It’s the real estate agents‘ mantra: Location, location, location. You’ve probably heard the phrase often and may wonder what inspires agents to say the word three times. In a nutshell, location, location, location means homes can experience large increases or decreases in value due to nothing other than their location. The saying’s repeated three times for emphasis, and it is the number one rule in real estate, while also often the most overlooked.
The Epitome of Location, Location, Location
The most desirable locations with the highest home values are those in prime spots, such as the following:
- Areas with Top-rated school districts: Homebuyers with children are concerned about their children’s education and often will pay more for a home that is located in a highly desirable school district.
- Recreation and nature: Homes abutting the ocean, rivers, lakes or parks hold their value because of the location, providing they are not in the path of a possible natural hazard.

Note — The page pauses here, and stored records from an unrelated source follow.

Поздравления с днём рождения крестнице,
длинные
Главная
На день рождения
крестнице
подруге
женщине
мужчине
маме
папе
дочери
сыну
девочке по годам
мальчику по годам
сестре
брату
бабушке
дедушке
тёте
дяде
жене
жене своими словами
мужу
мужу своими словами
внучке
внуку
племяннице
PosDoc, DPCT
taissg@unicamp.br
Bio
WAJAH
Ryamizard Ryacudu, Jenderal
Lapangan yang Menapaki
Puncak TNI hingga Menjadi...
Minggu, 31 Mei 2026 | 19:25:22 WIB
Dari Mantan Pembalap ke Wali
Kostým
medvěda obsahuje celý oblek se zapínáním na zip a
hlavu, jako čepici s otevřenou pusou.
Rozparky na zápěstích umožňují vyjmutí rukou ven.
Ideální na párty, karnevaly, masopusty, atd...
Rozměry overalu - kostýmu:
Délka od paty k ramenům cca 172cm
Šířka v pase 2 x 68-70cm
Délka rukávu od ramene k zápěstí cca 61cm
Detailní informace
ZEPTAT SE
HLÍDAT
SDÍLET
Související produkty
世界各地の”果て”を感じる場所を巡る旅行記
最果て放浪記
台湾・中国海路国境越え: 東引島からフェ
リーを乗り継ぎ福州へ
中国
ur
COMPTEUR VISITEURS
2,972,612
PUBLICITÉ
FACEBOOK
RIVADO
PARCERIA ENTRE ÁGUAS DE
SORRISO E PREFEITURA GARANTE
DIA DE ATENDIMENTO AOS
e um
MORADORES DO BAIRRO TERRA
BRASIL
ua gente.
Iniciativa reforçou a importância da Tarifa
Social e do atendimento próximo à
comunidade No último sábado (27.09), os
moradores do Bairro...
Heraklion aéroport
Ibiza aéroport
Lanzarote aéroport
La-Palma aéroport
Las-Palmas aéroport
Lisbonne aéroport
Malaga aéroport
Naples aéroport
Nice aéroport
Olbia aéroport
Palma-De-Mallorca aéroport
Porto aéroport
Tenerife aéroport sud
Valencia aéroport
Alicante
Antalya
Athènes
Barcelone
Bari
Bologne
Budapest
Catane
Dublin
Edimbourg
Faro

People want to be near water or visually appealing settings.
- Scenic views: Some homes sell quickly and for top dollar because they provide sweeping panoramic views of the cityscapes, but even a glimpse of the ocean from one window is enough to substantiate a good location. Other sought-after views include mountains, greenbelts or golf courses.
- Entertainment and shopping: In many cities, you will find homes that are located within walking distance of movie theaters, restaurants and boutiques are more expensive than those located further outside of town. Many people would rather not drive if they can walk to nightlife.
- Conforming areas: People tend to gravitate toward others who share similar values and their homes reflect it. Homebuyers mostly prefer to be surrounded by similar types of properties in age and construction, where people just like them reside.
- Economically stable neighborhoods: Neighborhoods that stood the test of time and weathered economic downfalls are more likely to attract buyers who want to maintain value in their homes. These are people who expect pride of ownership to be evident.
- Public transportation, health care and jobs: Most people do not want to endure long commutes to work, the doctor’s office nor the airport. They prefer to be located close to emergency services and conveniences, so naturally homes in locations that shorten travel time are more desirable.
- In the center of the street: Some buyers refer corner locations, but most homebuyers want to be in the middle of the street, which makes them feel less vulnerable.
It’s almost easier to talk about what constitutes a bad location than to discuss good locations. That’s because the qualities that make a good location desirable can vary, depending on whether you’re looking in the city, the country or the mountains. Bad locations, by their general nature, are easier to pinpoint.
- Commercial/industrial areas
Unless you live downtown, commercial buildings on your block diminish residential real estate values. Part of the reason is because homeowners cannot control loitering. Homes next to gas stations or shopping centers are undesirable because of the noise factor, and nobody really wants to listen to truck engines idling at night or during early morning hours.
- Railroad tracks, freeways or under flight paths
Some city dwellers have homes close to railroad tracks and endure rumbling and other noise 24-hours a day. Excessive noise often makes buyers sell quickly, even when such homes are located in otherwise desirable areas.
- High crime areas
People want to feel safe. When cars come and go throughout the night, and the police often visit a neighborhood, the assumption is that the area may have a crime problem. This makes buyers wary of buying homes in that location.
- Economically depressed areas
If owners show no pride of ownership in maintaining their homes, evidenced by lack of maintenance, poor landscaping and junk in the yard, you might think twice about moving into such an area. On the other hand, some areas like this are at the center of proposed rehabilitation projects. But, rehabilitation is never a guarantee.
- Close to hazards
The bottom line: People don’t want to live next door to nuclear power plants. Few homebuyers want a transformer in their yard, either. If the neighborhood was built on a landfill or was recently swampland, pass and move on to the next. Always order a natural hazard report when buying a home.
When Circumstances Change
Even when you do find a home in a desirable location at what seems like the right price, it never hurts to look at additional factors such as any new construction close by, or vacant land that could be developed in the future into something that impacts the value of your potential new home.
Sometimes, in new home developments, zoning and building plans change. For example, a buyer purchased a home in Elk Grove, California, in early March just as new construction broke ground in a vacant field behind the home. Instead of putting up single-family homes as originally planned, the developer instead built apartment buildings, with walls within 3 feet of the existing homes.
The apartment buildings changed the whole landscape, and the homeowner’s formerly appealing nature views were now obstructed. Later in the year, a seller a few doors down tried to sell an identical square-footage home and found that he couldn’t get nearly the price he would have gotten if he had sold before the apartments were built. The presence of the apartment buildings significantly affected his home’s value.